Dificilmente, avaliam os especialistas, ele será atendido. Via smartphones, o TikTok se transformou em uma espécie de diário de guerra. O jornal inglês The Guardian já definiu o conflito como a “primeira guerra do TikTok”. Só a tag #warinukraine acumulava 1,4 bilhão de visualizações, na tarde de sexta-feira, 17 de fevereiro.

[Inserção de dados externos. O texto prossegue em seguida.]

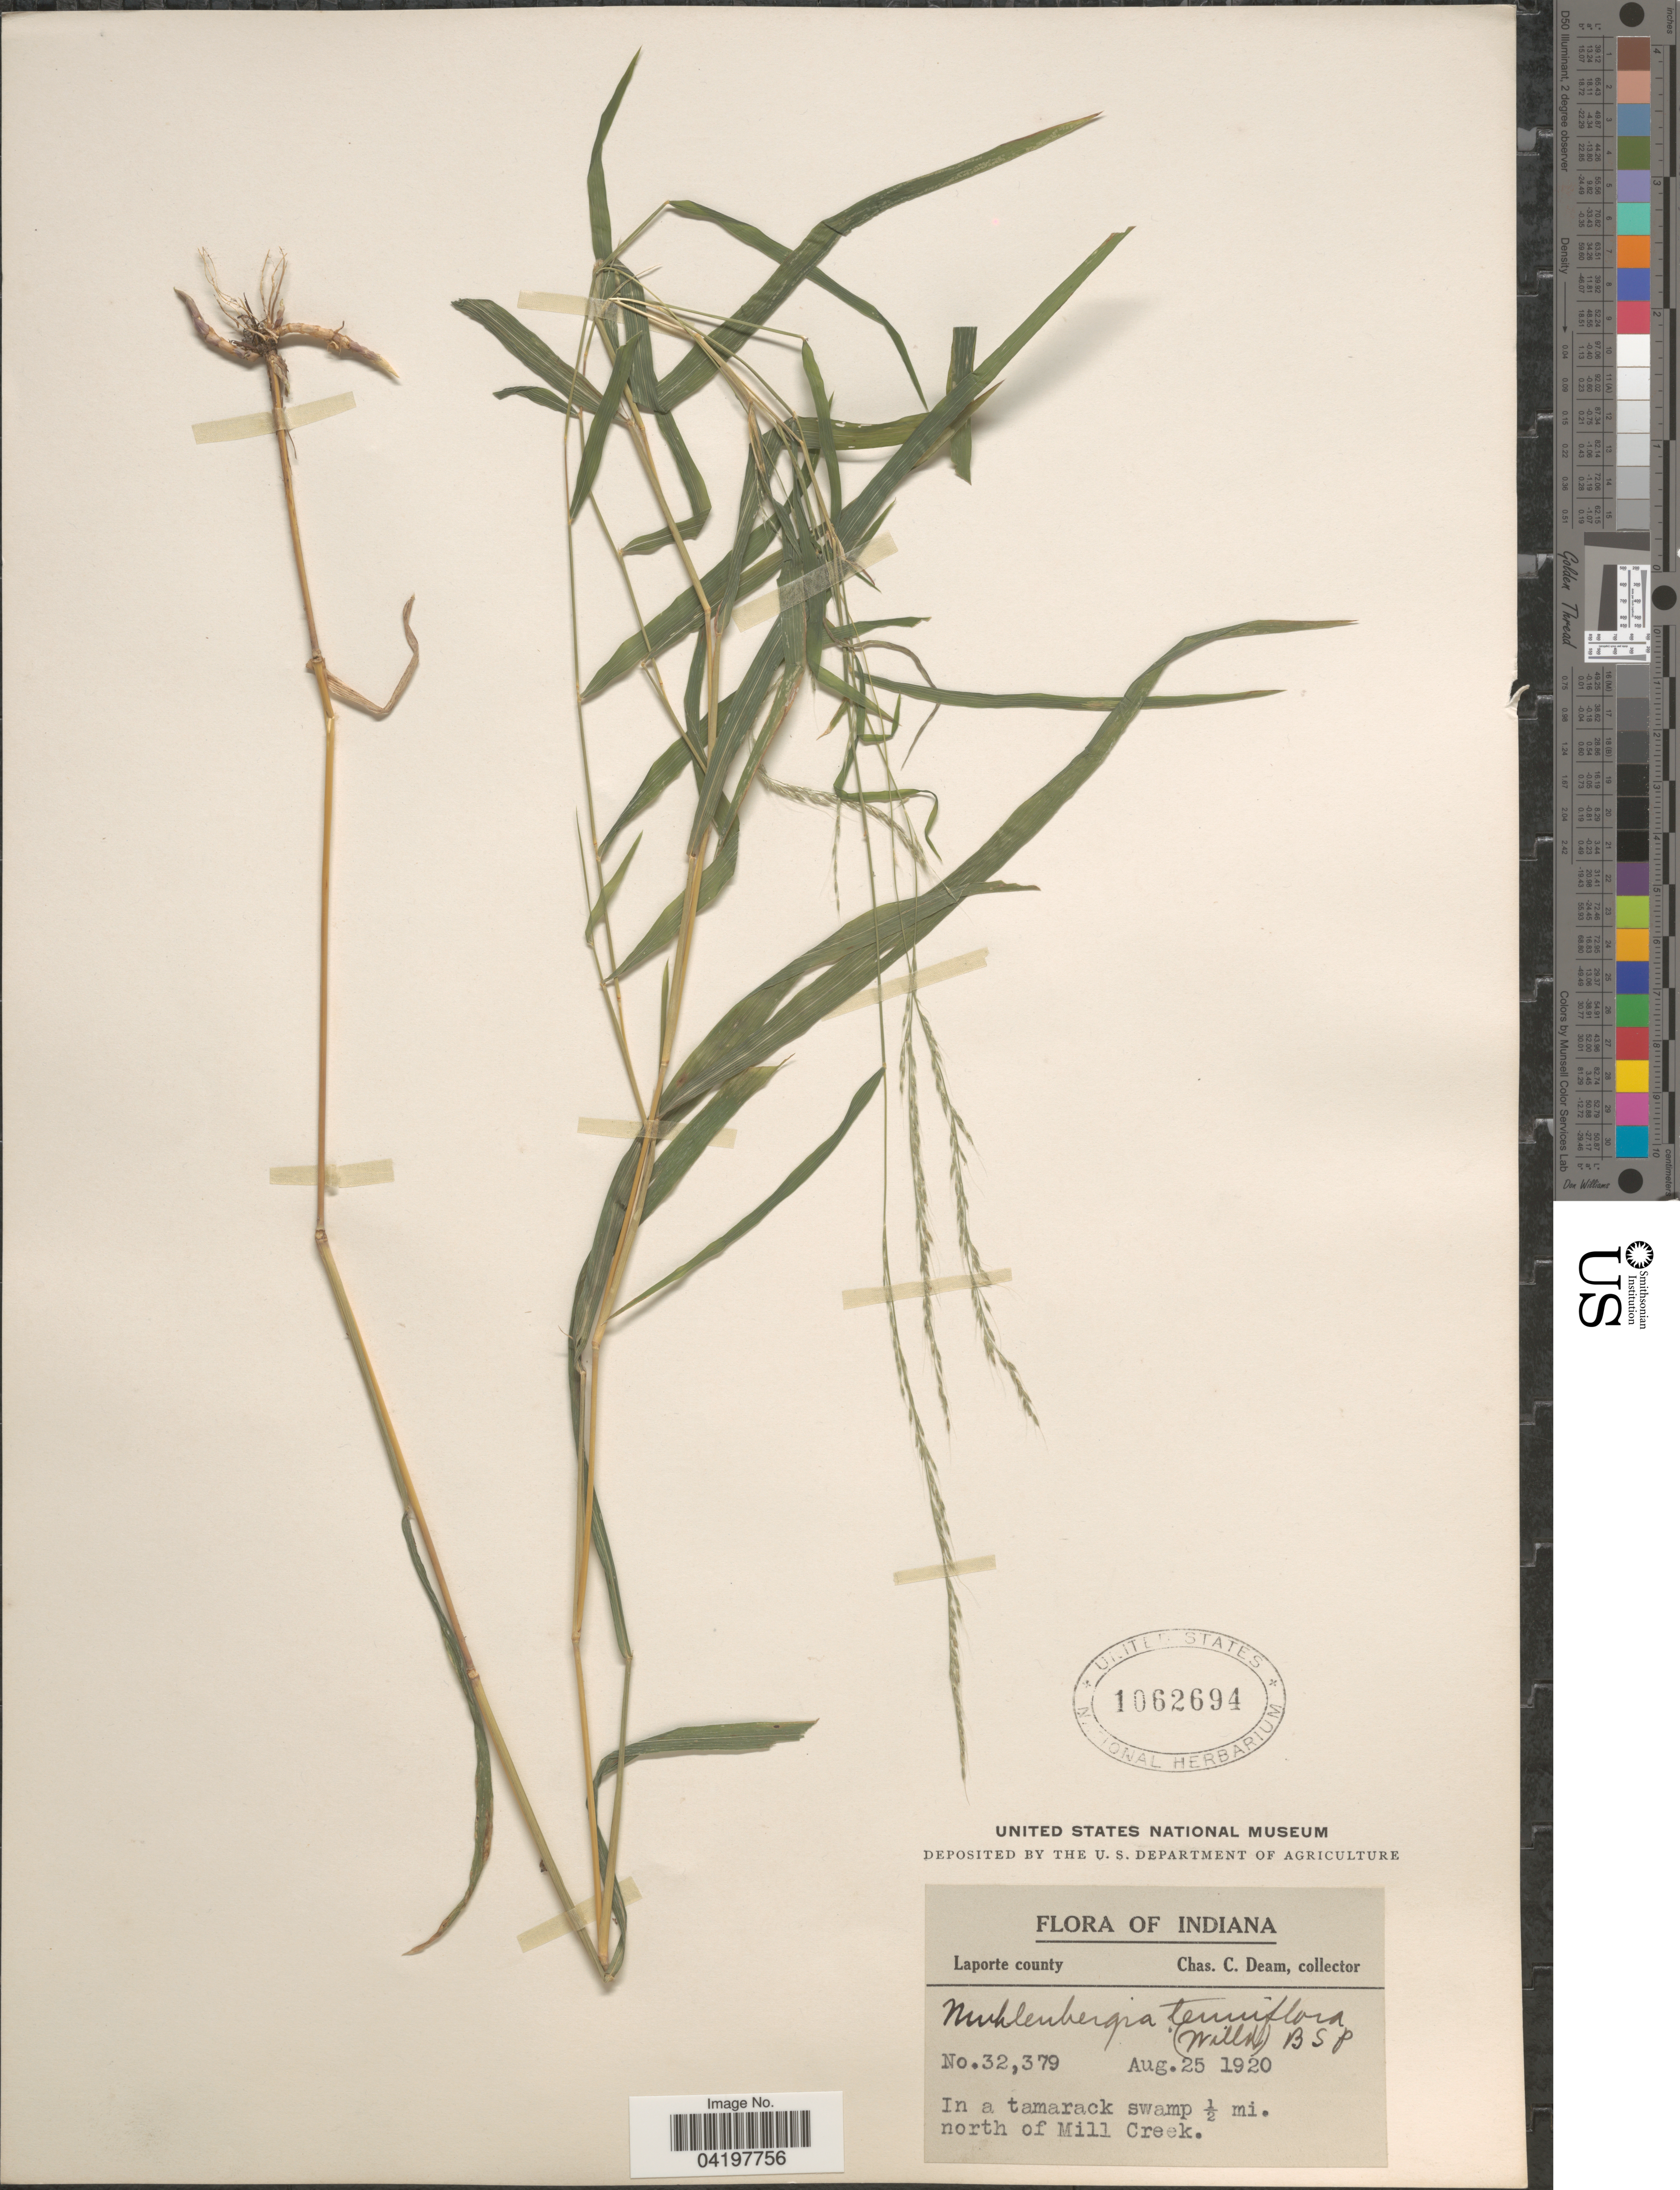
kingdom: Plantae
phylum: Tracheophyta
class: Liliopsida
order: Poales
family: Poaceae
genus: Muhlenbergia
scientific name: Muhlenbergia sylvatica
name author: (Torr.) Torr. ex A. Gray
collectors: C. C. Deam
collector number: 32379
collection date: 1920-08-25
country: United States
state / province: Indiana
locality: Laporte county. In a tamarack swamp ½ mi. north of Mill Creek.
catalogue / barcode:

A maioria das postagens é de soldados ucranianos e russos sobre o dia a dia nas zonas de conflito. Muitos deles aparecem fazendo as coreografias típicas da rede social de vídeos curtos. Eles dançam em meio aos escombros de cidades devastadas, nos campos de batalha, nas trincheiras contra a ofensiva inimiga.
Alex Hook, combatente ucraniano na região de Donbass, usa o TikTok para mostrar à filha pequena que está vivo. Graças à tecnologia, suas postagens ganharam o mundo. Em um de seus vídeos mais famosos, ele faz o moonwalk, o passo de dança eternizado por Michael Jackson, nos anos 1980.
Em outra publicação, Hook e quatro companheiros de front fingem ser uma banda de rock. Fazem das metralhadoras e do lançador de mísseis instrumentos musicais e, ao som de Smell Like Teen Spirit, imitam o Nirvana.
O alcance do TikTok é tão grande, especialmente entre os jovens, como é a maioria dos combatentes, que, cerca de um mês depois da invasão, em um comunicado à nação, Zelensky apelou aos tiktokers civis: eles seriam uma força importante para acabar com os conflitos. Imediatamente, a rede foi tomada por vídeos com os horrores da ocupação.
“Uma coisa que podemos tirar do que está acontecendo na Ucrânia é que a guerra cibernética se tornou componente estabelecido do conflito global, tanto na batalha de propaganda quanto na condução real das operações militares”, lê-se em relatório da Check Point Research, empresa americana de cibersegurança. Cerca de 30% dos grupos criados nas redes sociais, nas zonas de conflito, são de convocação de hackers e profissionais de TI.
Até 23 de janeiro, a guerra havia feito cerca de 300 mil mortos. Dos quais, 180 mil russos, 100 mil ucranianos e 30 mil civis.